CMTA and Applied Therapeutics Announce Collaboration for CMT-SORD

(Glenolden, PA, October 26, 2021) The Charcot–Marie–Tooth Association (CMTA), the largest philanthropic funder of CMT research worldwide, and Applied Therapeutics, a clinical-stage biopharmaceutical company developing a pipeline of novel drug candidates against validated molecular targets in indications of high unmet medical need, today announced a collaboration to investigate a potential therapy for a newly discovered type of the disease caused by a deficiency of the SORD gene.

The primary goal of the collaboration is to help identify patients that may be eligible to participate in upcoming clinical trials and provide insight into clinical trial planning through the CMTA’s Patients as Partners in Research initiative.

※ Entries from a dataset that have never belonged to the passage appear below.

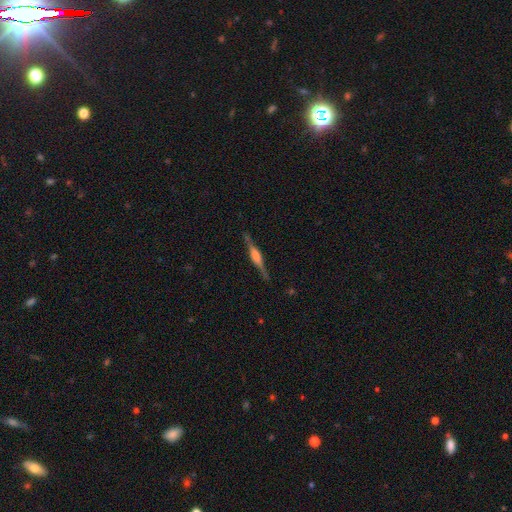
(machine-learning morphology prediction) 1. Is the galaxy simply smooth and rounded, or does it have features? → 77% featured or disk, 17% smooth, 6% star or artifact.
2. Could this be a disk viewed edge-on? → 98% yes, 2% no.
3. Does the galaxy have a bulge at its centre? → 49% rounded, 45% boxy, 6% none.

Through this collaboration, patients will be able to get free SORD testing by having a nurse come to their home or through their doctor’s office, and the patient perspective will be shared to help shape trials to come.

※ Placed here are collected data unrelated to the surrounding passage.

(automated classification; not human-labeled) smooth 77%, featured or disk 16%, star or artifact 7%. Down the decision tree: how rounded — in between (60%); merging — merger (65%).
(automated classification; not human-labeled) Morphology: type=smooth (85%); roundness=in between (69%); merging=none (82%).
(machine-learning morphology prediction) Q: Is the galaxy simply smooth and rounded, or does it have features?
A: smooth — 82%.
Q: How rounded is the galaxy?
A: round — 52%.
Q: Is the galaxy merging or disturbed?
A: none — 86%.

A team led by Dr. Stephan Züchner at the University of Miami discovered SORD. Züchner’s team, including Drs. Andrea Cortese, Grace Zhai, Adriana Rebelo and many others, found that mutations in the SORD gene cause an axonal form of CMT that is recessive. The newly discovered type is caused by a mutated SORD (sorbitol dehydrogenase) gene that raises sorbitol levels so high they cause nerve damage. Researchers found that treating fruit flies with a type of drug called an aldose reductase inhibitor, reduced their high levels of sorbitol to near normal. It is estimated that at least 3,000 –4,000 people in the United States and 4,000 patients in Europe, have this type of CMT, making it the most common recessive form of the disease.

AT-007 is an oral aldose reductase inhibitor in development for SORD. Because the drug is still in clinical trials, it’s called an “investigational drug.” AT-007 blocks the enzyme that precedes sorbitol dehydrogenase to prevent sorbitol from being formed in the body. In a recent pilot study in 8 SORD patients, AT-007 reduced sorbitol levels by 66% in the blood, with a range of individual patient reductions of 54%-75%. AT-007 has also been studied in healthy volunteers as well as adults and children with another rare disease called Galactosemia. Applied Therapeutics is planning to initiate a larger registrational study in SORD patients with sites in the US and Europe towards the end of this year. The hope is that the registrational trial will support approval of the first drug to treat SORD.

About CMT

Charcot-Marie-Tooth disease or CMT is named after the three physicians who first described it: Drs. Jean-Martin Charcot, Pierre Marie, and Howard Henry Tooth. CMT is a group of like diseases caused by inherited genetic mutations that damage the peripheral nerves outside of the brain and spinal cord. Scientists have identified over 100 different gene mutations causing CMT. Most people (90%) have one of four types of CMT: CMT 1A (PMP 22); CMT 1B (MPZ); CMT 2A (MFN2) and CMT 1X (GJB1). It is estimated that CMT affects 3+ million people worldwide, regardless of gender, race, or ethnicity. A tremendous amount of awareness about CMT was created recently when country music legend Alan Jackson announced he has the disease. The CMTA firmly believes that awareness like this will lead to more progress in the pursuit to develop treatments for the disease.

About the CMTA

The CMTA is the largest philanthropic funder of CMT research worldwide. The CMTA’s Strategy to Accelerate Research (STAR) brings the best CMT researchers, clinicians, and experts in therapy development together with pharmaceutical and biotechnology companies and patients to expedite the development of treatments for CMT. The CMTA is also actively working to help improve the quality of life for all families living with CMT by offering educational programs and materials, hosting patient and professional conferences, providing support to families through its nationwide branch system through North America and more. More information can be found at

About Applied Therapeutics

Applied Therapeutics is a clinical-stage biopharmaceutical company developing a pipeline of novel drug candidates against validated molecular targets in indications of high unmet medical need. The Company’s lead drug candidate, AT-007, is a novel central nervous system penetrant Aldose Reductase Inhibitor (ARI) for the treatment of CNS rare metabolic diseases, including Galactosemia, SORD Deficiency and PMM2-CDG. The Company is also developing AT-001, a novel potent ARI, for the treatment of Diabetic Cardiomyopathy, or DbCM, a fatal fibrosis of the heart. The preclinical pipeline also includes AT-003, an ARI designed to cross through the back of the eye when dosed orally, for the treatment of diabetic retinopathy, as well as novel dual PI3k inhibitors in preclinical development for orphan oncology indications.